━━━ Source material

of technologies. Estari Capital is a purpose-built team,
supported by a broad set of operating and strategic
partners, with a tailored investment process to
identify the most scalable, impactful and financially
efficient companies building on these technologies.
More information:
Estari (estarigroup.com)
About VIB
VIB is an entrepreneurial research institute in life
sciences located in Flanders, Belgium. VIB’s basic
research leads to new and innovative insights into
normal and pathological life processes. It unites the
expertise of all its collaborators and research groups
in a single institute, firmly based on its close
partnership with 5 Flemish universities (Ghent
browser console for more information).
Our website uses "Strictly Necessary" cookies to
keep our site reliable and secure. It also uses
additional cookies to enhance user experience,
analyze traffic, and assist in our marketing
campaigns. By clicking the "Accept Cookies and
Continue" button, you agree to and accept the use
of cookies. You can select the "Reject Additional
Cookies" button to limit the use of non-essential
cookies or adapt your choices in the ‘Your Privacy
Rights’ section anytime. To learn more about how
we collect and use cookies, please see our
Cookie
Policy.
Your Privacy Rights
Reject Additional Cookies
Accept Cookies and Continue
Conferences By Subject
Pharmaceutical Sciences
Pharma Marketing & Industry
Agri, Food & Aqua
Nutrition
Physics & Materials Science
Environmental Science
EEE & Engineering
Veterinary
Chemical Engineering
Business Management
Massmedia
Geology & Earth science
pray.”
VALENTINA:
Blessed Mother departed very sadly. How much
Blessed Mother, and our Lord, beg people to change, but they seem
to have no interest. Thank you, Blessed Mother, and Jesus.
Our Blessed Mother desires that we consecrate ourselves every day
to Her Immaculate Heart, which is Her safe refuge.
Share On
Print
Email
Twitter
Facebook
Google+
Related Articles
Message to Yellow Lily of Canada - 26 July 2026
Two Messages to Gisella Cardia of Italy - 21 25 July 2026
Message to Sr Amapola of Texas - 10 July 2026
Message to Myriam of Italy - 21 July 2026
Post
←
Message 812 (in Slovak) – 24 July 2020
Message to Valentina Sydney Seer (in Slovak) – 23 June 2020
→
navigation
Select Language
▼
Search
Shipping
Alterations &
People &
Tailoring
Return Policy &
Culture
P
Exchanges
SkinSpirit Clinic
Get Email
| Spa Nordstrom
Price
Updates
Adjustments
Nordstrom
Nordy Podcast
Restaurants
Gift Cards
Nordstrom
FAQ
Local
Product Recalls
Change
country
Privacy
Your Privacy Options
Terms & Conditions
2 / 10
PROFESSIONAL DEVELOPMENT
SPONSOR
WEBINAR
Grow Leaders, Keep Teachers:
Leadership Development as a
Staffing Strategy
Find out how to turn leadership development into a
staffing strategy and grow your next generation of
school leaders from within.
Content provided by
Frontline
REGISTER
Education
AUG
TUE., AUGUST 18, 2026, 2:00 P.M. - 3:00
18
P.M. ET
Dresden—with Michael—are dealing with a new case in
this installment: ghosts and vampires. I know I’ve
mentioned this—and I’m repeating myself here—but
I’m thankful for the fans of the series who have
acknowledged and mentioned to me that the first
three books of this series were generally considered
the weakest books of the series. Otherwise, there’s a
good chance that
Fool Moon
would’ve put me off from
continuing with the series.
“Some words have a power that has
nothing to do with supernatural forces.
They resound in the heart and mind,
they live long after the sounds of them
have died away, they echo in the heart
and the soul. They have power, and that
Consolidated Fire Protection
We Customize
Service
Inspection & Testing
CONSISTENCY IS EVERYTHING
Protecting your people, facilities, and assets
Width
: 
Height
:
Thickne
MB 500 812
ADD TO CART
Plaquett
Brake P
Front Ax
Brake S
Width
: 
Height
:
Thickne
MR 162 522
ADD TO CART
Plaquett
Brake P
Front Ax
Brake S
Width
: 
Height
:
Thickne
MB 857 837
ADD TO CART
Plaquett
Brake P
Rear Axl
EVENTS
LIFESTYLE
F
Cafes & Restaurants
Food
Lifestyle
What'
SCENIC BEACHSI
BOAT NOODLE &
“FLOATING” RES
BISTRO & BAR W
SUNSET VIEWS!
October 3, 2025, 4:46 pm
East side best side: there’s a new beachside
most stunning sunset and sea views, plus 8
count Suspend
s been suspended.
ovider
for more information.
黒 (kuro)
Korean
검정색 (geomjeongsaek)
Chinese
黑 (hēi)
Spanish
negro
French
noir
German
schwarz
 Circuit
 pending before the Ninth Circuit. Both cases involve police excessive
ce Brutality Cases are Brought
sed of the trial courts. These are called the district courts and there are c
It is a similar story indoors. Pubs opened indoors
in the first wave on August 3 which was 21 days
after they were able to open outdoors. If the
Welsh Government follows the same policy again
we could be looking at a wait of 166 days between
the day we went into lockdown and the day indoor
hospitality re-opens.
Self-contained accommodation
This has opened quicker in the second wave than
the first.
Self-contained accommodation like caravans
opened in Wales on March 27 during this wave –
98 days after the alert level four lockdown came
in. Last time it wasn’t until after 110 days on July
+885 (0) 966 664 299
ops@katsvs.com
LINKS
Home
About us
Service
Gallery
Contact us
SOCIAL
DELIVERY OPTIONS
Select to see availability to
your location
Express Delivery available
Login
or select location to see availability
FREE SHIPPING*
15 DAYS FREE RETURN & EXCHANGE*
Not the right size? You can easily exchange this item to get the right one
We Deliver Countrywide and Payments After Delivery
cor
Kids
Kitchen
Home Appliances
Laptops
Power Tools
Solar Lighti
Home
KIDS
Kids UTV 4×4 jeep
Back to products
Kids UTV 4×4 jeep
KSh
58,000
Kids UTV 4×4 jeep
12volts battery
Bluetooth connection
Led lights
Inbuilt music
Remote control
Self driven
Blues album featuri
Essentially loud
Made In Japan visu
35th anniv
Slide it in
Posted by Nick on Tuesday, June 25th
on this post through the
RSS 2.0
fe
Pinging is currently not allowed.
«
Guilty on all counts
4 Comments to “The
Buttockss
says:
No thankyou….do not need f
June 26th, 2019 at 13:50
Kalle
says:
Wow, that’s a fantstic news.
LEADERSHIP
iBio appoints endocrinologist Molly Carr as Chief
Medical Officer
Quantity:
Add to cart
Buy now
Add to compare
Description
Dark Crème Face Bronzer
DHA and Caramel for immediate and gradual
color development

━━━━━━

- Instructions for the task -
Please rewrite the stretch of lines from the start through the line containing "Return Policy &", changing "Blessed Mother" to "Holy Mother" and leaving everything else unchanged.

- Answer box -
of technologies. Estari Capital is a purpose-built team,
supported by a broad set of operating and strategic
partners, with a tailored investment process to
identify the most scalable, impactful and financially
efficient companies building on these technologies.
More information:
Estari (estarigroup.com)
About VIB
VIB is an entrepreneurial research institute in life
sciences located in Flanders, Belgium. VIB’s basic
research leads to new and innovative insights into
normal and pathological life processes. It unites the
expertise of all its collaborators and research groups
in a single institute, firmly based on its close
partnership with 5 Flemish universities (Ghent
browser console for more information).
Our website uses "Strictly Necessary" cookies to
keep our site reliable and secure. It also uses
additional cookies to enhance user experience,
analyze traffic, and assist in our marketing
campaigns. By clicking the "Accept Cookies and
Continue" button, you agree to and accept the use
of cookies. You can select the "Reject Additional
Cookies" button to limit the use of non-essential
cookies or adapt your choices in the ‘Your Privacy
Rights’ section anytime. To learn more about how
we collect and use cookies, please see our
Cookie
Policy.
Your Privacy Rights
Reject Additional Cookies
Accept Cookies and Continue
Conferences By Subject
Pharmaceutical Sciences
Pharma Marketing & Industry
Agri, Food & Aqua
Nutrition
Physics & Materials Science
Environmental Science
EEE & Engineering
Veterinary
Chemical Engineering
Business Management
Massmedia
Geology & Earth science
pray.”
VALENTINA:
Holy Mother departed very sadly. How much
Holy Mother, and our Lord, beg people to change, but they seem
to have no interest. Thank you, Holy Mother, and Jesus.
Our Holy Mother desires that we consecrate ourselves every day
to Her Immaculate Heart, which is Her safe refuge.
Share On
Print
Email
Twitter
Facebook
Google+
Related Articles
Message to Yellow Lily of Canada - 26 July 2026
Two Messages to Gisella Cardia of Italy - 21 25 July 2026
Message to Sr Amapola of Texas - 10 July 2026
Message to Myriam of Italy - 21 July 2026
Post
←
Message 812 (in Slovak) – 24 July 2020
Message to Valentina Sydney Seer (in Slovak) – 23 June 2020
→
navigation
Select Language
▼
Search
Shipping
Alterations &
People &
Tailoring
Return Policy &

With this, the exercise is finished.